### WORK REQUEST
From the listing below, reproduce word for word the part that opens with the line containing "From US $359" and closes with the line containing "VIEW AVAILABILITY"; reproduce nothing else.

---- RECORDS SUPPLIED

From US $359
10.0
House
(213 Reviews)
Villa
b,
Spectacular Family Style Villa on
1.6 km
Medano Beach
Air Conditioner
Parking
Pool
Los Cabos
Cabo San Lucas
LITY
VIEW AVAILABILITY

--------
---- RECORDS SUPPLIED

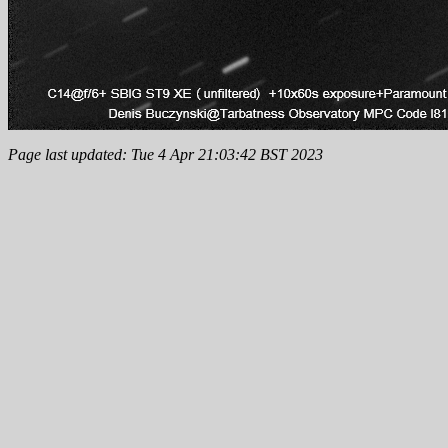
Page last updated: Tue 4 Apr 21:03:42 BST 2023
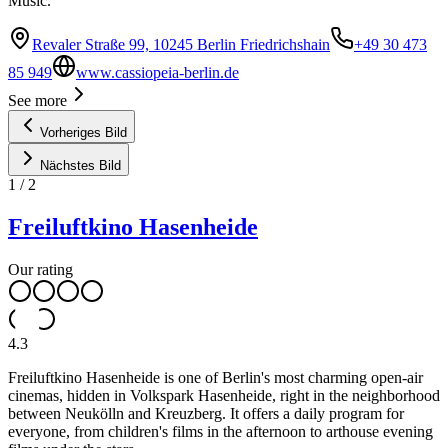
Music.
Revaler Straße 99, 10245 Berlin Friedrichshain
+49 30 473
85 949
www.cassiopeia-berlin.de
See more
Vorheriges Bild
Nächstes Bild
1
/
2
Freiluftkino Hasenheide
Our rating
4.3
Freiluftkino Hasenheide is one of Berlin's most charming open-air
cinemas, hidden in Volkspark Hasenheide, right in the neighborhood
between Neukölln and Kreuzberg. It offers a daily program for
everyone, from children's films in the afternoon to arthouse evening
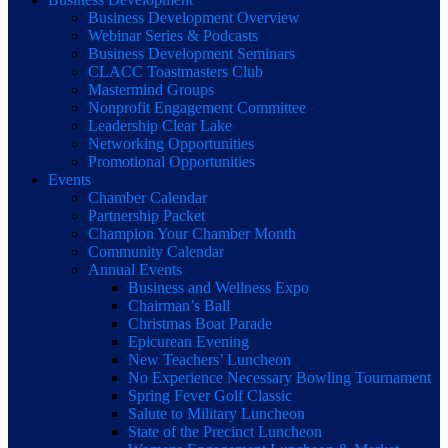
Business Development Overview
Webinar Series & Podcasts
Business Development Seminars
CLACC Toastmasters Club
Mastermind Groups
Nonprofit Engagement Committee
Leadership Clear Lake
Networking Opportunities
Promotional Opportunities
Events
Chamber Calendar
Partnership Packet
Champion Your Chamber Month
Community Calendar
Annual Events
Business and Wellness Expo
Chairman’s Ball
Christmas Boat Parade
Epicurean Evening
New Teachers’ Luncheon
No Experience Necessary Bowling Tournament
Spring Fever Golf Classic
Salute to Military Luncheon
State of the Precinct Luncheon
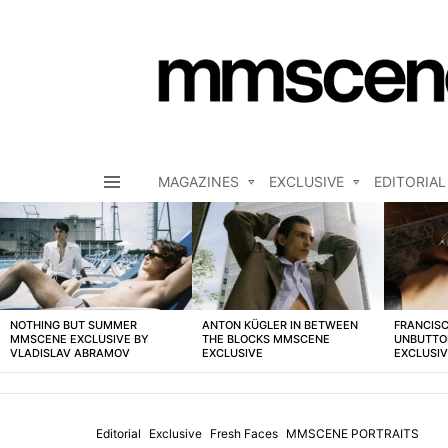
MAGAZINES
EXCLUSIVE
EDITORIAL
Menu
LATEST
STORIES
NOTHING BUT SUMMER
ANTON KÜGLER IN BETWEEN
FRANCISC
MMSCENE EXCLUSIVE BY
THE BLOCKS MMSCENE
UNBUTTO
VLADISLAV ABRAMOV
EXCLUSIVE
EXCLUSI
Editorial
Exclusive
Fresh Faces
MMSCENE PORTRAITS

--------

### RESPONSE AREA
From US $359
10.0
House
(213 Reviews)
Villa
b,
Spectacular Family Style Villa on
1.6 km
Medano Beach
Air Conditioner
Parking
Pool
Los Cabos
Cabo San Lucas
LITY
VIEW AVAILABILITY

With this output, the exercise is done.